((

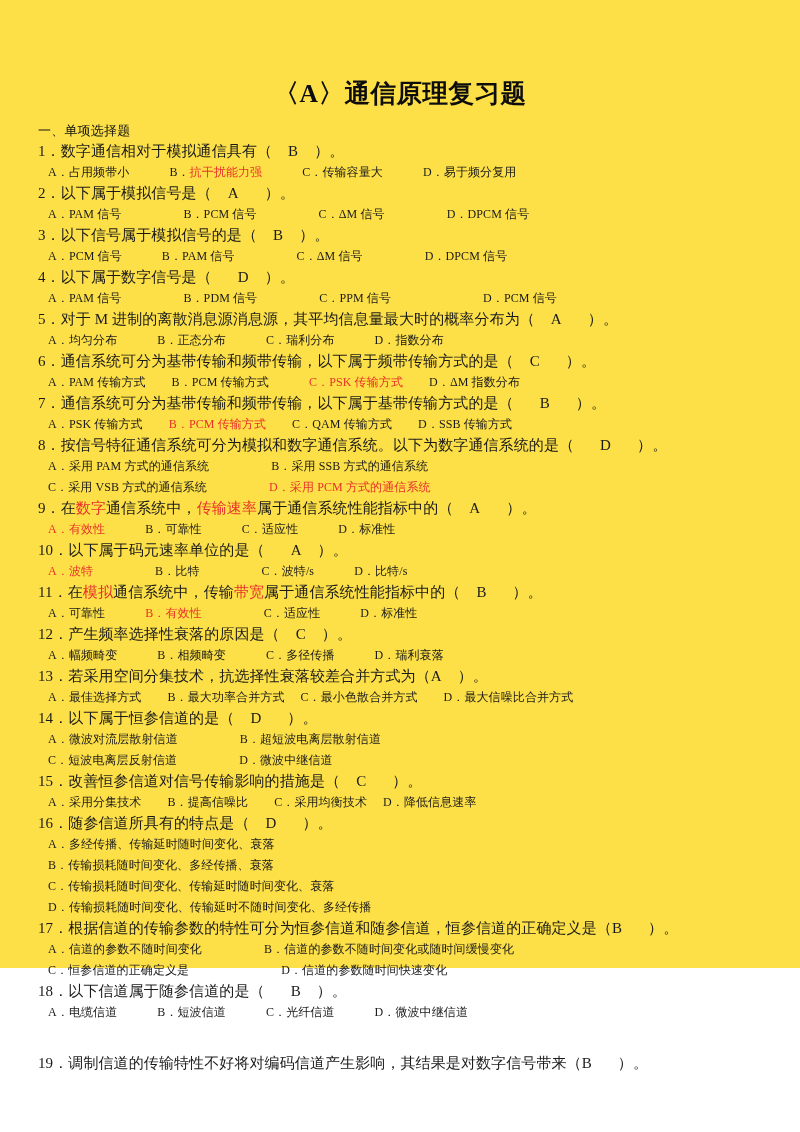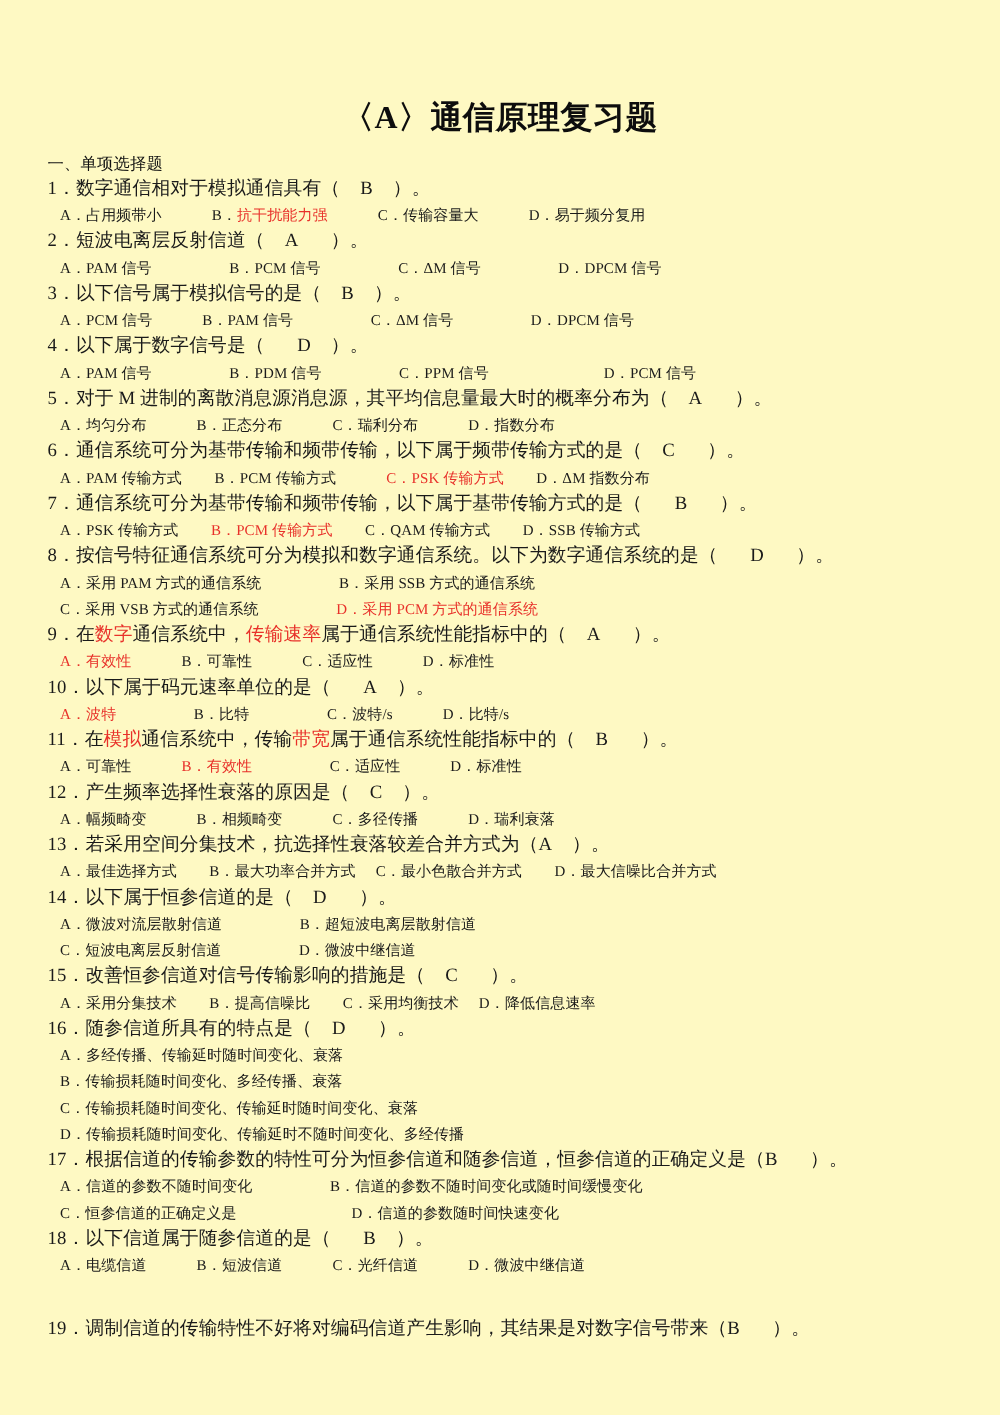--- a/index.html
+++ b/index.html
@@ -11,25 +11,25 @@
   body {
     width: 800px;
     height: 1132px;
     position: relative;
     font-family: "Liberation Serif", "DejaVu Serif", serif;
     color: #1a1a1a;
     overflow: hidden;
   }
   .page {
     width: 800px;
-    height: 1132px;
+    height: 968px;
     position: relative;
     box-sizing: border-box;
     padding: 4px;
-    background: #fef9c3;
+    background: #fde047;
   }
 
   
   .doc-title {
     text-align: center;
     font-family: "Liberation Serif", "DejaVu Serif", serif;
     font-weight: bold;
     font-size: 25.5px;
     letter-spacing: 0.5px;
     color: #0d0d0d;
@@ -107,21 +107,21 @@
     <div class="section-heading">一、单项选择题</div>
 
     <div class="q-line">
       <span>1．</span><span>数字通信相对于模拟通信具有（</span><span class="gap-s"></span><span>B</span><span class="gap-s"></span><span>）。</span>
     </div>
     <div class="opt-line">
       <span class="opt"><span>A．</span><span>占用频带小</span></span><span class="gap-l"></span><span class="opt"><span>B．</span><span class="ans-red">抗干扰能力强</span></span><span class="gap-l"></span><span class="opt"><span>C．</span><span>传输容量大</span></span><span class="gap-l"></span><span class="opt"><span>D．</span><span>易于频分复用</span></span>
     </div>
 
     <div class="q-line">
-      <span>2．</span><span>短波电离层反射信道（</span><span class="gap-s"></span><span>A</span><span class="gap-m"></span><span>）。</span>
+      <span>2．</span><span>以下属于模拟信号是（</span><span class="gap-s"></span><span>A</span><span class="gap-m"></span><span>）。</span>
     </div>
     <div class="opt-line">
       <span class="opt"><span>A．</span><span>PAM 信号</span></span><span class="gap-xl"></span><span class="opt"><span>B．</span><span>PCM 信号</span></span><span class="gap-xl"></span><span class="opt"><span>C．</span><span>ΔM 信号</span></span><span class="gap-xl"></span><span class="opt"><span>D．</span><span>DPCM 信号</span></span>
     </div>
 
     <div class="q-line">
       <span>3．</span><span>以下信号属于模拟信号的是（</span><span class="gap-s"></span><span>B</span><span class="gap-s"></span><span>）。</span>
     </div>
     <div class="opt-line">
       <span class="opt"><span>A．</span><span>PCM 信号</span></span><span class="gap-l"></span><span class="opt"><span>B．</span><span>PAM 信号</span></span><span class="gap-xl"></span><span class="opt"><span>C．</span><span>ΔM 信号</span></span><span class="gap-xl"></span><span class="opt"><span>D．</span><span>DPCM 信号</span></span>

))

Exclude every picture and restate the listing word for word.

• _ANSWER TO THE EXERCISE_
--- a/index.html
+++ b/index.html
@@ -11,25 +11,25 @@
   body {
     width: 800px;
     height: 1132px;
     position: relative;
     font-family: "Liberation Serif", "DejaVu Serif", serif;
     color: #1a1a1a;
     overflow: hidden;
   }
   .page {
     width: 800px;
-    height: 1132px;
+    height: 968px;
     position: relative;
     box-sizing: border-box;
     padding: 4px;
-    background: #fef9c3;
+    background: #fde047;
   }
 
   
   .doc-title {
     text-align: center;
     font-family: "Liberation Serif", "DejaVu Serif", serif;
     font-weight: bold;
     font-size: 25.5px;
     letter-spacing: 0.5px;
     color: #0d0d0d;
@@ -107,21 +107,21 @@
     <div class="section-heading">一、单项选择题</div>
 
     <div class="q-line">
       <span>1．</span><span>数字通信相对于模拟通信具有（</span><span class="gap-s"></span><span>B</span><span class="gap-s"></span><span>）。</span>
     </div>
     <div class="opt-line">
       <span class="opt"><span>A．</span><span>占用频带小</span></span><span class="gap-l"></span><span class="opt"><span>B．</span><span class="ans-red">抗干扰能力强</span></span><span class="gap-l"></span><span class="opt"><span>C．</span><span>传输容量大</span></span><span class="gap-l"></span><span class="opt"><span>D．</span><span>易于频分复用</span></span>
     </div>
 
     <div class="q-line">
-      <span>2．</span><span>短波电离层反射信道（</span><span class="gap-s"></span><span>A</span><span class="gap-m"></span><span>）。</span>
+      <span>2．</span><span>以下属于模拟信号是（</span><span class="gap-s"></span><span>A</span><span class="gap-m"></span><span>）。</span>
     </div>
     <div class="opt-line">
       <span class="opt"><span>A．</span><span>PAM 信号</span></span><span class="gap-xl"></span><span class="opt"><span>B．</span><span>PCM 信号</span></span><span class="gap-xl"></span><span class="opt"><span>C．</span><span>ΔM 信号</span></span><span class="gap-xl"></span><span class="opt"><span>D．</span><span>DPCM 信号</span></span>
     </div>
 
     <div class="q-line">
       <span>3．</span><span>以下信号属于模拟信号的是（</span><span class="gap-s"></span><span>B</span><span class="gap-s"></span><span>）。</span>
     </div>
     <div class="opt-line">
       <span class="opt"><span>A．</span><span>PCM 信号</span></span><span class="gap-l"></span><span class="opt"><span>B．</span><span>PAM 信号</span></span><span class="gap-xl"></span><span class="opt"><span>C．</span><span>ΔM 信号</span></span><span class="gap-xl"></span><span class="opt"><span>D．</span><span>DPCM 信号</span></span>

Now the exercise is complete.